THE leader of BCP Council has said she fears councils may be forced to fill multi-million pound funding shortfalls, caused by the coronavirus pandemic, themselves.

Councillor Vikki Slade said the council had been told to “spend what you need” by the government in March but that it now may not be compensated for a £30 million financial gap caused by lockdown measures.

She said her “biggest fear” was the responsibility being passed onto the council through lifting the cap on how much council tax can be increased in a single year.

The council has been awarded grants totalling about £22 million to cover the cost of work, including the establishment of a temporary mortuary.

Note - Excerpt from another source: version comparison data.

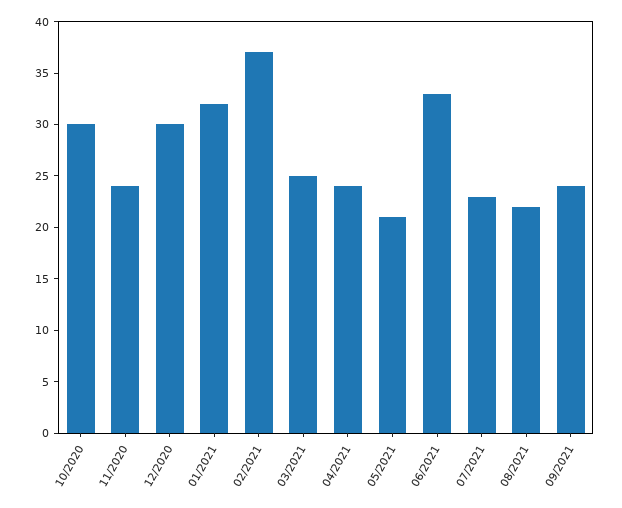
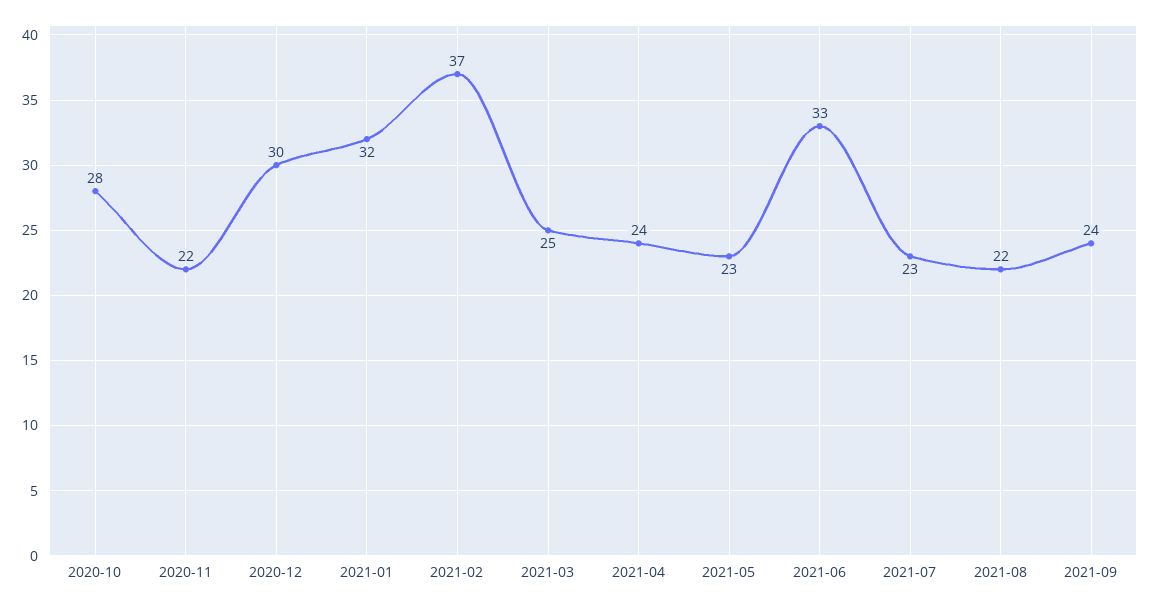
  {
-   "10/2020": 30,
+   "10/2020": 28,
-   "11/2020": 24,
+   "11/2020": 22,
    "12/2020": 30,
    "01/2021": 32,
    "02/2021": 37,
    "03/2021": 25,
    "04/2021": 24,
-   "05/2021": 21,
+   "05/2021": 23,
    "06/2021": 33,
    "07/2021": 23,
    "08/2021": 22,
    "09/2021": 24
  }

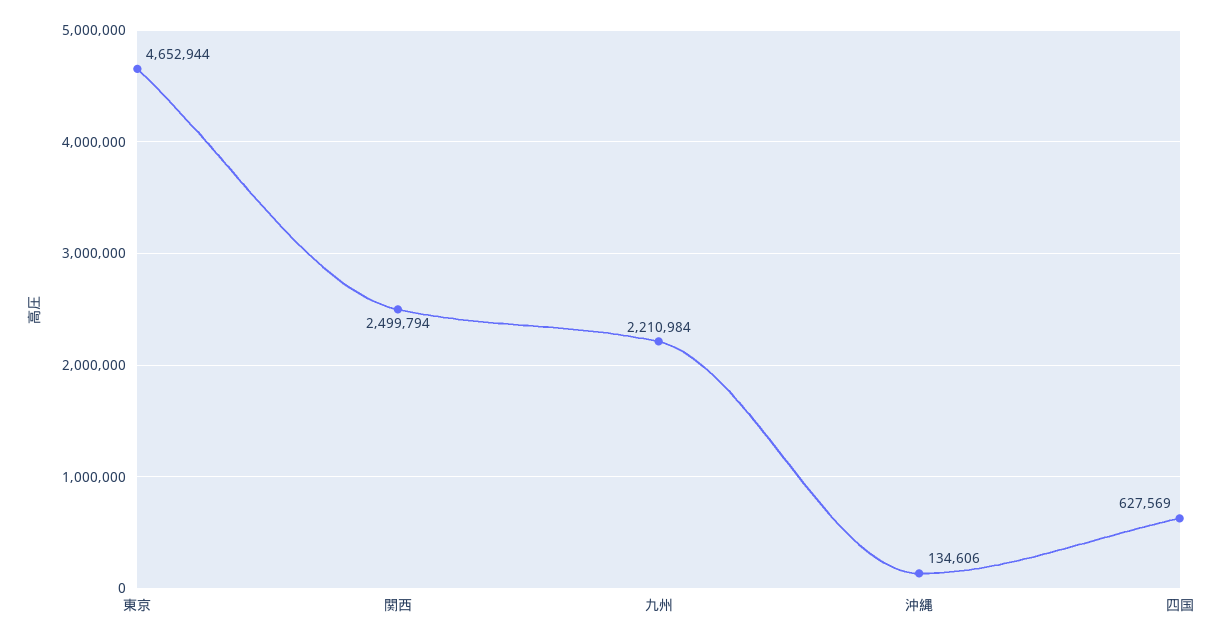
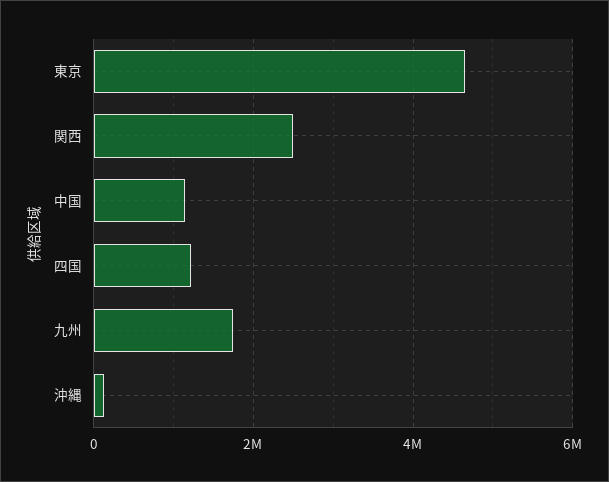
  {
    "東京": 4652944,
    "関西": 2499794,
-   "九州": 2210984,
+   "九州": 1800000,
    "沖縄": 134606,
-   "四国": 627569
+   "四国": 1200000,
+   "中国": 1200000
  }

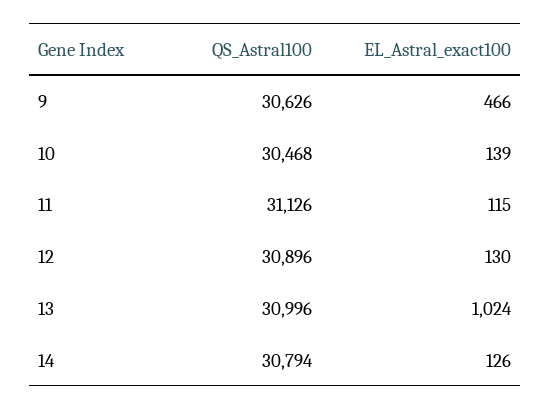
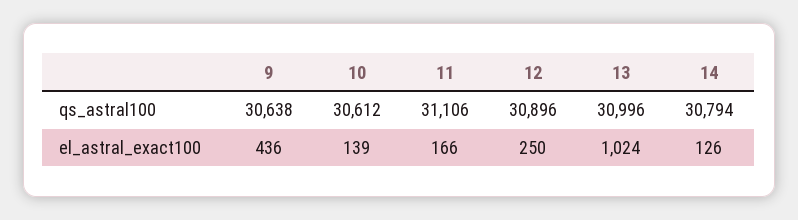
  {
    "QS_Astral100": {
-     "9": 30626,
+     "9": 30638,
-     "10": 30468,
+     "10": 30612,
-     "11": 31126,
+     "11": 31106,
      "12": 30896,
      "13": 30996,
      "14": 30794
    },
    "EL_Astral_exact100": {
-     "9": 466,
+     "9": 436,
      "10": 139,
-     "11": 115,
+     "11": 166,
-     "12": 130,
+     "12": 250,
      "13": 1024,
      "14": 126
    }
  }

But even after this, it is forecasting a £30 million shortfall.

Its chief executive, Graham Farrant, said he was involved in a conference call with local government secretary Robert Jenrick in March during which councils were told they would not face “financial problems” as a result of their coronavirus response.

He said this position had now been changed with the government seemingly no longer willing to address lost income.

“We have a level of reserves but finding £30 million in year is a huge ask,” he said. “The net budget this year is £283 million, most of that is committed on the social care services so it’s really difficult to find those savings.”

More than 30 per cent of the council’s income is from sources that are not council tax, business rates or directly from the government – the fourth highest proportion of any local authority in the country.

Cllr Slade said the council had been caught out by the change of position from the government.

“When you’re told that the funding will be sorted and then half way through the process the language changes, that’s not ideal,” she said.

“They were saying ‘spend what you need, do what you need to do, we will support you’, two weeks later they say it will be a shared responsibility.

“From that day onwards, council leaders of every colour and chief executives of every type of council have suddenly realised that the world has changed.”

She said that despite the pressures there were no plans to change the approach of equalising council tax across the three towns in two years.

But she said she “feared” the cap on council tax increases could be lifted because, she said, that would get the government “off the hook”.

She said this would force “even more hardship” on the public through local taxation and would “destroy trust”.